#### Reading text
§

Refactor old special steps by maxdml · Pull Request #245 · dbos-inc/dbos-transact-golang

maxdml · 2026-01-31T00:42:57Z

Move setEvent and send to be run throughout runAsTxn.

Ideally we'd run getEvent, recv, and sleep using runAsTxn, but this is currently very challenging because:

getEvent/recv update the stepID on their own, to generate a step ID for sleep. This complicates the whole logic of checkpointing
sleep has its own logic to check whether it executed or not, to become durable

Also:

Allow setEvent to be sent within a step
Allow retrying transactions during runAsTxn for CRDB
Fix > 1 msg consumption in Recv
Allow setting isolation level for runAsTxn (default read committed)

This reverts commit 3891a07.

maxdml · 2026-02-02T18:13:26Z

dbos/system_database.go

-	if wfState.isWithinStep {
-		return 0, newStepExecutionError(wfState.workflowID, functionName, fmt.Errorf("cannot call Sleep within a step"))

§

#### Data segment
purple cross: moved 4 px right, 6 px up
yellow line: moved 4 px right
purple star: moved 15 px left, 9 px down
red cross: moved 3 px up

§

#### Directive
Reproduce the pull request text above, beginning at "Move setEvent and" and stopping after "(default read committed)", with every "runAsTxn" changed to "runInTransaction".

#### Solution for this task
Move setEvent and send to be run throughout runInTransaction.

Ideally we'd run getEvent, recv, and sleep using runInTransaction, but this is currently very challenging because:

getEvent/recv update the stepID on their own, to generate a step ID for sleep. This complicates the whole logic of checkpointing
sleep has its own logic to check whether it executed or not, to become durable

Also:

Allow setEvent to be sent within a step
Allow retrying transactions during runInTransaction for CRDB
Fix > 1 msg consumption in Recv
Allow setting isolation level for runInTransaction (default read committed)